Tuesday, August 29, 2017

Hidden Fear (1957).

In Hidden Fear, U.S. cop John Payne works in Denmark to clear his sister, who has been charged with murder.

Monday, August 28, 2017

"Iniquity is catching": Frank R. Stockton's The Stories of the Three Burglars (1889).

Frank R. Stockton
Writer Frank R. Stockton (1834–1902) is probably best known for "The Lady, or the Tiger?" (1882). In his The Stories of the Three Burglars (1889) that can be read online at University of Florida's Baldwin Library of Historical Children's Literature, a lawyer's trap ensnares burglars who tell tales about their lives of crime in the hope that they will be released before the police arrive. One has a proposition for the homeowner:
I wish you to understand the faults of your fastenings, and any information I can give you which will better enable you to protect your house, I shall be glad to give. . . . I have made window fastenings an especial study, and, if you employ me for the purpose, I'll guarantee that I will put your house into a condition which will be absolutely burglar proof. (59–60)
Another seems to be an earlier incarnation of George Plimpton:
"I am frequently called upon to write accounts of burglars and burglaries, and in order thoroughly to understand these people and their methods of action, I determined, as soon as the opportunity should offer itself, to accompany a burglarious expedition. . . ."
Said Aunt Martha,  . . . "I do not think that there is the slightest necessity for people to  know anything about burglars.

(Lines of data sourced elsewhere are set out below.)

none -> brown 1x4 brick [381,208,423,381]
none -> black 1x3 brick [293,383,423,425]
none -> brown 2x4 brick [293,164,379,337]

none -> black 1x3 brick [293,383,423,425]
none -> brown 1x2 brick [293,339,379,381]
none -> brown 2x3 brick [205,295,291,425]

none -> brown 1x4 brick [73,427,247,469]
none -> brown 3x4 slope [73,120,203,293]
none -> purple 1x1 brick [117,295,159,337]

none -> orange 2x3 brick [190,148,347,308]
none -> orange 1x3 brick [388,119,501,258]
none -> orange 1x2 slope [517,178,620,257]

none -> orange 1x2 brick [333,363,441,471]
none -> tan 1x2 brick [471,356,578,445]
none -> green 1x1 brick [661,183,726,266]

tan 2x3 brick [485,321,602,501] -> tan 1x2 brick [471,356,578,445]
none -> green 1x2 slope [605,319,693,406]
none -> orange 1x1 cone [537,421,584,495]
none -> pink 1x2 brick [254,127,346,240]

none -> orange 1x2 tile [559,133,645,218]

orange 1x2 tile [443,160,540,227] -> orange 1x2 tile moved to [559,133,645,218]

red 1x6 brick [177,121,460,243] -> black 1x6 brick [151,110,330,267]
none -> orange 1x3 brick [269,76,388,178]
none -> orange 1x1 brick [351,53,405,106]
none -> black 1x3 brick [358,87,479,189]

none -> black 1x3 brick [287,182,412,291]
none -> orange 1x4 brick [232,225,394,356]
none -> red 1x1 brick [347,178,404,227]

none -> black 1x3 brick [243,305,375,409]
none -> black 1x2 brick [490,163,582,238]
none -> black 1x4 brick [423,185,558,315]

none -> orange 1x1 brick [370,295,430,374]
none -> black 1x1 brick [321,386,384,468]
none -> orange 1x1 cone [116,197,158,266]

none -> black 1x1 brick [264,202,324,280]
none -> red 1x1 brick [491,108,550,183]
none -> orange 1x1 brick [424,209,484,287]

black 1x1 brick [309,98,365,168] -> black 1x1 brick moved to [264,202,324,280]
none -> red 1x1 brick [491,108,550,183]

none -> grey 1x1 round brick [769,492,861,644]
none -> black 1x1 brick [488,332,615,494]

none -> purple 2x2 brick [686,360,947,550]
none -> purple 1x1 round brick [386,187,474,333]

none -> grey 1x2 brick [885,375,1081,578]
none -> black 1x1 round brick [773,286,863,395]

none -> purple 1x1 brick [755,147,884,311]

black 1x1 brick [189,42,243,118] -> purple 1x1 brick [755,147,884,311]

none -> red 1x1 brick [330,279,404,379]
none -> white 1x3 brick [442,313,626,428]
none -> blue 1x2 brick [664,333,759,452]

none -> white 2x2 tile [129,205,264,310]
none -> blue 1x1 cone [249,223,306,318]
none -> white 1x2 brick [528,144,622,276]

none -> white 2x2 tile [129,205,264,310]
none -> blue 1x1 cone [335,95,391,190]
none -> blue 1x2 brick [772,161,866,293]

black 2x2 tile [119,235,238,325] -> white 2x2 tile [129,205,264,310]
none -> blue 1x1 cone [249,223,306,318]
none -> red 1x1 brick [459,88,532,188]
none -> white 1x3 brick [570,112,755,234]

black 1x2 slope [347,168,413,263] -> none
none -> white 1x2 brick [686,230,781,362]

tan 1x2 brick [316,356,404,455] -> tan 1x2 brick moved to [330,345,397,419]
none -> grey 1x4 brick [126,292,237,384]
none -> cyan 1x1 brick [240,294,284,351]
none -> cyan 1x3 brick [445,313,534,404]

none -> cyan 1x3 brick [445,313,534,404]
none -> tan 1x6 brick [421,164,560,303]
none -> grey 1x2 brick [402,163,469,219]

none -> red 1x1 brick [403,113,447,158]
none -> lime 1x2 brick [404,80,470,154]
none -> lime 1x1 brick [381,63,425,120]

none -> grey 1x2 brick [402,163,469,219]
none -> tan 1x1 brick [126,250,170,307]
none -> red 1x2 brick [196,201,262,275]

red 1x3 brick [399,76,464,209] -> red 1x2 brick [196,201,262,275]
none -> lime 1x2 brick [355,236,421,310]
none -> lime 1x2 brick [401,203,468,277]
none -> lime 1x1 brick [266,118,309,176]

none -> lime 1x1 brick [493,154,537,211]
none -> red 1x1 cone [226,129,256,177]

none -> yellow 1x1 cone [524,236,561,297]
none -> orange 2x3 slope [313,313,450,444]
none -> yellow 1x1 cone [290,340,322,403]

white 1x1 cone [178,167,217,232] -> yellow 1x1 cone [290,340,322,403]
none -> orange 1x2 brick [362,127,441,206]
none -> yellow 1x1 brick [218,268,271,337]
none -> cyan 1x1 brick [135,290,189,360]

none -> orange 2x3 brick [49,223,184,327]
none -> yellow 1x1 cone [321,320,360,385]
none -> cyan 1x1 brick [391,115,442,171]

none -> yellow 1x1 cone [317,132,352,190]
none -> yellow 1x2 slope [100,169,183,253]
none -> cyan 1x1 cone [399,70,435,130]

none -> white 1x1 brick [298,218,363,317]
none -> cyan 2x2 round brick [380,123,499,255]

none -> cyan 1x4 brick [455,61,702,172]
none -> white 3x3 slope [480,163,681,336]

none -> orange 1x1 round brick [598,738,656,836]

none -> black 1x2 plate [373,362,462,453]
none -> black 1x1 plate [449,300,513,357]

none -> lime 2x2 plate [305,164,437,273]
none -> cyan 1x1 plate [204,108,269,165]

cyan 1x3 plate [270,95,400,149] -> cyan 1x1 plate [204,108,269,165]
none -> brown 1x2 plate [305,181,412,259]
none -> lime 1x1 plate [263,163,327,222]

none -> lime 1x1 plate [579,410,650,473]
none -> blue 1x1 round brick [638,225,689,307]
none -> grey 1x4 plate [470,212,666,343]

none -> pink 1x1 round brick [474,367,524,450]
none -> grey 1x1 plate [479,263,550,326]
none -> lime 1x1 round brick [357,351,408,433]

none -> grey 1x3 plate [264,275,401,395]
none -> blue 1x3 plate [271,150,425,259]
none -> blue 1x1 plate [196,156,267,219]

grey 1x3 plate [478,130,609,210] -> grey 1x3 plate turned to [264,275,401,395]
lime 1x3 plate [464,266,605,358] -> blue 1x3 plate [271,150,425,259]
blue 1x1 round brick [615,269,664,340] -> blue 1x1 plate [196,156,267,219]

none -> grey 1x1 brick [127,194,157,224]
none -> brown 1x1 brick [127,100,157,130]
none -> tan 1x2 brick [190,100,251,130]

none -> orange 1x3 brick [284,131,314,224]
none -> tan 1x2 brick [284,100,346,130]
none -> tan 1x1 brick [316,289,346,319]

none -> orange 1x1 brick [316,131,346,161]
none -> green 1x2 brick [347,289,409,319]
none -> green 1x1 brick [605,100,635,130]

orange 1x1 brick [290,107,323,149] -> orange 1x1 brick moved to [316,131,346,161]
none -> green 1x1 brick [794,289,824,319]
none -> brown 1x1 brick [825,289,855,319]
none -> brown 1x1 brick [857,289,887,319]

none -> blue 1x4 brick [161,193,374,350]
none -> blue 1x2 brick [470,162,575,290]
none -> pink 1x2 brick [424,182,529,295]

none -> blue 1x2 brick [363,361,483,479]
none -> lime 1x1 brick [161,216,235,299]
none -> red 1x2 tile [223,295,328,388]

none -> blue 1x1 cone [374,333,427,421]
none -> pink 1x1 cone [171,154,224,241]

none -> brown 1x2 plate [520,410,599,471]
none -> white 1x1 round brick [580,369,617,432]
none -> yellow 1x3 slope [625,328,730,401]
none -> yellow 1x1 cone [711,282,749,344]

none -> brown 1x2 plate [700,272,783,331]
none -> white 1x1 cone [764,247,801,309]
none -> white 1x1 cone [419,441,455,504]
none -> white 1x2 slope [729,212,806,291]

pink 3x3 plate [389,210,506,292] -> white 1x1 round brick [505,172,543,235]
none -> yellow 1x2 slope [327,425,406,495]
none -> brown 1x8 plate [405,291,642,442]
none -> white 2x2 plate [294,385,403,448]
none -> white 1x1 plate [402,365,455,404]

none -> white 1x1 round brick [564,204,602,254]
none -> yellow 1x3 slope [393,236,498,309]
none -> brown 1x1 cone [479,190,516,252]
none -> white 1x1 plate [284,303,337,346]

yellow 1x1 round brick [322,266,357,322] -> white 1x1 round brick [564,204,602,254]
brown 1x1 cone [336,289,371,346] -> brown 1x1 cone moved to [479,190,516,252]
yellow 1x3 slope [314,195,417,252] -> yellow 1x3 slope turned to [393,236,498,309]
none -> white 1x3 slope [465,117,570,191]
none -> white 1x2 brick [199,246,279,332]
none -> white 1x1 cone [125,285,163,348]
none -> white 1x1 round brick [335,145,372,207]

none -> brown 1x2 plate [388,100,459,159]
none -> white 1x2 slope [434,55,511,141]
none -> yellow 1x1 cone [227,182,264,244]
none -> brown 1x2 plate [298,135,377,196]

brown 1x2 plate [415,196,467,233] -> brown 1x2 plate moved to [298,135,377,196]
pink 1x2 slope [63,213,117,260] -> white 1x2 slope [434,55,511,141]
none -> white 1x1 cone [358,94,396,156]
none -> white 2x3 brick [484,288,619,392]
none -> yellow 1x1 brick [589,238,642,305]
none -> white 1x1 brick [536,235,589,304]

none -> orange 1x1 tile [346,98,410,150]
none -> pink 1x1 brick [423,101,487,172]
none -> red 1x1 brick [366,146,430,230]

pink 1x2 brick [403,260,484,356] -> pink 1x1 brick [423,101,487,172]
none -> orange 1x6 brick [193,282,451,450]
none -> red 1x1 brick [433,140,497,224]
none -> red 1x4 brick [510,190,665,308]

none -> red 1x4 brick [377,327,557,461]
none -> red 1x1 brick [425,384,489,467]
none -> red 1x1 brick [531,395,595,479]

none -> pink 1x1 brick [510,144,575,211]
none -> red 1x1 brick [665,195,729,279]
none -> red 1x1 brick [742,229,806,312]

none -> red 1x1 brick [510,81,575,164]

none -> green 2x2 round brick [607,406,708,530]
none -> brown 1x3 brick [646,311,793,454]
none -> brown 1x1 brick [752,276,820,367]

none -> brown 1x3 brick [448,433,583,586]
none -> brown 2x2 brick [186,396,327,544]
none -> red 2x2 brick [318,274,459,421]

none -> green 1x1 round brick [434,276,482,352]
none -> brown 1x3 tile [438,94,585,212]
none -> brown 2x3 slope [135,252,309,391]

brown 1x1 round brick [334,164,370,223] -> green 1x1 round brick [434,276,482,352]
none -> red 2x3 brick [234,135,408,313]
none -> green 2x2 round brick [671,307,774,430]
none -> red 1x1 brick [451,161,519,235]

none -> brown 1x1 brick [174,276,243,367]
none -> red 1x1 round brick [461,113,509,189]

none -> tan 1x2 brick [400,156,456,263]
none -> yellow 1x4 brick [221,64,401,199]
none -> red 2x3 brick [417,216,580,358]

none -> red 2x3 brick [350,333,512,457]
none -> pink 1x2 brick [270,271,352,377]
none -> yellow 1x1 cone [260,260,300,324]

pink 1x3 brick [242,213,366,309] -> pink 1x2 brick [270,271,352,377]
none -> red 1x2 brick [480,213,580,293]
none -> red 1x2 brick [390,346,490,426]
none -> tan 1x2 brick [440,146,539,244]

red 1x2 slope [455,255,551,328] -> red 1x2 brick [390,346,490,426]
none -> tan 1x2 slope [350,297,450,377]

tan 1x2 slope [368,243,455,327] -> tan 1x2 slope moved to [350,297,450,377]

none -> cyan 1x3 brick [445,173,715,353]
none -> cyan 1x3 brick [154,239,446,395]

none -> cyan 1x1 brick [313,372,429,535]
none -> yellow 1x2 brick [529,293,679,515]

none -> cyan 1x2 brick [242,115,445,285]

If people keep talking and reading about diseases they will get them, and if they keep talking and reading about crimes they will find that iniquity is catching, the same as some other things." (108–09)
There is an interesting twist regarding the fates of the three burglars.

Tuesday, August 22, 2017

Shoot to Kill (1947).

In Shoot to Kill, the charge of murder against a gangster (Douglas Blackley) involves an assistant district attorney (Edmund MacDonald), his wife/secretary (Susan Walters), and a reporter (Russell Wade).

Monday, August 21, 2017

Dragnet, according to Spike Jones.

Spike Jones and His City Slickers perform their own special version of Dragnet in 1953.

Tuesday, August 15, 2017

The Second Woman (1950).

In The Second Woman, a visiting Betsy Drake begins to suspect that more lies behind the strange accidents happening to architect Robert Young, but others believe he is unbalanced.

Monday, August 14, 2017

Leslie Charteris, Hindenburg passenger.

Mystery authors can show up in remarkable places, and Saint creator Leslie Charteris is no exception. He was a passenger on the Hindenburg for its maiden voyage in 1936. He talks about the trip in this brief clip (and yes, he did wear a monocle in his youth).

Monday, August 07, 2017

Chesterton declines an invitation in verse.

G. K. Chesterton, 1915.
Library of Congress,
Prints and Photos Div.
The Georgetown Library online exhibition "Written Relics: Autographs from the Talbot Collection" provides a March 1921 humorous turn-down in verse handwritten by G. K. Chesterton to what is thought to be students at Saint Louis University: "That I must miss your wheels of fire / Is not my fault at all." Chesterton was on a 3-month U.S. tour at the time (see his book What I Saw in America, 1922).


Tuesday, August 01, 2017

"Security Risk" (1963).

In this episode for the GE True TV series directed by William Conrad, which also has Jack Webb as narrator and executive producer, an American diplomat in Poland (Charles Aickman) becomes embroiled in espionage.